I know that we receive a lot of mail from people who say that they would love to do what we do but can’t. Many of our readers are parents with grave responsibilities that keep them from being involved more actively. You want to get into the fight, to change the world, to reverse the disaster that we can all see coming on the world.

This week, we are trying to raise funds to keep us going another year. The Death Movement, in all its manifestations, has the benefit of millions of dollars of government funds. They are given unimaginable resources by the likes of Bill Gates and Warren Buffet.

It seems to be a rule with God that He likes to keep His employees on their toes. The pro-life movement is not funded by rich philanthropists. We are funded a bit at a time, by regular people, people with kids and jobs and mortgages, who want to be in on the fight.

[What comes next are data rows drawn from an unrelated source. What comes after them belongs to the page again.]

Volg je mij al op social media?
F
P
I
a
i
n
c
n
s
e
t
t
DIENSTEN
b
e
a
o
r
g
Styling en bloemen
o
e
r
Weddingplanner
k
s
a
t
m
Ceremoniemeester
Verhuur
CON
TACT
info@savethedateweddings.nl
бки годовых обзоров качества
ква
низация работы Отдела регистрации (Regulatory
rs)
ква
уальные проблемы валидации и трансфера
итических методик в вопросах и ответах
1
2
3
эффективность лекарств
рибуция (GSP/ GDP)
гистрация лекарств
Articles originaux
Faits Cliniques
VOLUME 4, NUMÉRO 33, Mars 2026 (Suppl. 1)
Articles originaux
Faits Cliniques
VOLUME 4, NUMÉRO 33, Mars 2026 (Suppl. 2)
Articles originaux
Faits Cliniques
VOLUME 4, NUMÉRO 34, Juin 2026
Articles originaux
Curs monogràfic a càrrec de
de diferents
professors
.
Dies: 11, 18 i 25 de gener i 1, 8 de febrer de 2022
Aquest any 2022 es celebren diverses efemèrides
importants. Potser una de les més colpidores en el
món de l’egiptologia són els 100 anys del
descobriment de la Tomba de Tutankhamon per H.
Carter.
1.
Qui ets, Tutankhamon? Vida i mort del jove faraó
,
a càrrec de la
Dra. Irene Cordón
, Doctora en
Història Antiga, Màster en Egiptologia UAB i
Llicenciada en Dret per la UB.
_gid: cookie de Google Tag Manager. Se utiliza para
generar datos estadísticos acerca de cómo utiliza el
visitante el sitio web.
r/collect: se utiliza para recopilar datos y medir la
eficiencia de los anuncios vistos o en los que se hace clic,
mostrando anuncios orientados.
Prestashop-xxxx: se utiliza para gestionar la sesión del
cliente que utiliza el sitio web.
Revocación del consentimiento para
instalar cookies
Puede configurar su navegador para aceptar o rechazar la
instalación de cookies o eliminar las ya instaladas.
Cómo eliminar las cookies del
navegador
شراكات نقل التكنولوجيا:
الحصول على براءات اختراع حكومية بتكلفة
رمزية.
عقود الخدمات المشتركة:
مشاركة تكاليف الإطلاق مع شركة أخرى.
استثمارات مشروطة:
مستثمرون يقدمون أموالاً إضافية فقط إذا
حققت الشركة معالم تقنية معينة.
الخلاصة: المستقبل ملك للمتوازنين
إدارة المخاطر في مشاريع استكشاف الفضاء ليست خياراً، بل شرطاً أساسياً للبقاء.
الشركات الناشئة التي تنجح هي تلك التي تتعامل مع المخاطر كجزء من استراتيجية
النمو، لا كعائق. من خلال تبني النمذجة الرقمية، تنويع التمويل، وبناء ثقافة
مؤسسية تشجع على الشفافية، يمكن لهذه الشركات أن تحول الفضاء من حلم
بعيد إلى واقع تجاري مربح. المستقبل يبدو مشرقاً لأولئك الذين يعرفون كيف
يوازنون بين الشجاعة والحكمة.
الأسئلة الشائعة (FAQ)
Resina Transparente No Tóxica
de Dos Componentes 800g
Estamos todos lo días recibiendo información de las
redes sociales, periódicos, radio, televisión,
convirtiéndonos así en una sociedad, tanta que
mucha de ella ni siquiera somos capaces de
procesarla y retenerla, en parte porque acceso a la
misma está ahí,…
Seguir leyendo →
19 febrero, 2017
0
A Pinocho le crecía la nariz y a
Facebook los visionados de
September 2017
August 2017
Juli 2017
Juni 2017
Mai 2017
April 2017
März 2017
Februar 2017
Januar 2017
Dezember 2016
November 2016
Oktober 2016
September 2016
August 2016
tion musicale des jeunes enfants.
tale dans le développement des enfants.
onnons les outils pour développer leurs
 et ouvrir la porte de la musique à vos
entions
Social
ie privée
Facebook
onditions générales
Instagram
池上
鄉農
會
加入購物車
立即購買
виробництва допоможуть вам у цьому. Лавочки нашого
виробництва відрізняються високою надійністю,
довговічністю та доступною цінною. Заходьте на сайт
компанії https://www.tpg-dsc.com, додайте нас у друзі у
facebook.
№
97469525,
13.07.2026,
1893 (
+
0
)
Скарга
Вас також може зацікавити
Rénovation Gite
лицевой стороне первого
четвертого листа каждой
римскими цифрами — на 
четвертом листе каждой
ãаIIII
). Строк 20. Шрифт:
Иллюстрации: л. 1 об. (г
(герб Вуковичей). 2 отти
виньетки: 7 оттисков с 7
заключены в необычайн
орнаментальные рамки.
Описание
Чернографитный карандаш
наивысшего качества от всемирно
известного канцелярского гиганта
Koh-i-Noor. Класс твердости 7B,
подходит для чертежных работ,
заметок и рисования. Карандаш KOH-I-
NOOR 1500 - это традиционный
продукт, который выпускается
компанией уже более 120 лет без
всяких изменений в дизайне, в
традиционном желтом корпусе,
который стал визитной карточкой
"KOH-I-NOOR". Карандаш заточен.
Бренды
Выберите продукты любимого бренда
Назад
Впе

This is the key that we have that the Death Movement doesn’t. They may have money, and a lot of political influence, but we’ve got you. Polls continually show that ordinary people don’t want legalised abortion. They’re horrified by atrocities like human/animal hybrid clones. They want the natural family to be protected. And they want to be involved. And that is what LifeSiteNews allows you to do.

I’ve written this before. There is a way in which we are your proxies and your conduit to the war’s battlefronts. We do this work in the way we do, with our phone lines open and our email address available, so that everyone who wants to can participate.

When we write articles, we do so every time with a mind to help people understand the Big Picture of the war against human life and the natural family. We work for you to help you be informed and to understand and know how you can fight in the war in your current situation, without having to move to Washington or Toronto or London or Rome. We include contact information so that you can write to add your voices to say, Stop.

This is something no other organisation does as well as we do. This is war, a terrible global war for lives and souls. And you are involved in it with us.

To the extent that your circumstances permit, please join with us in this good work with a financial contribution today.

I want to thank you, for your generosity over the years that has allowed me and the rest of the LSN staff to keep doing this work. And to thank you for being in it with us.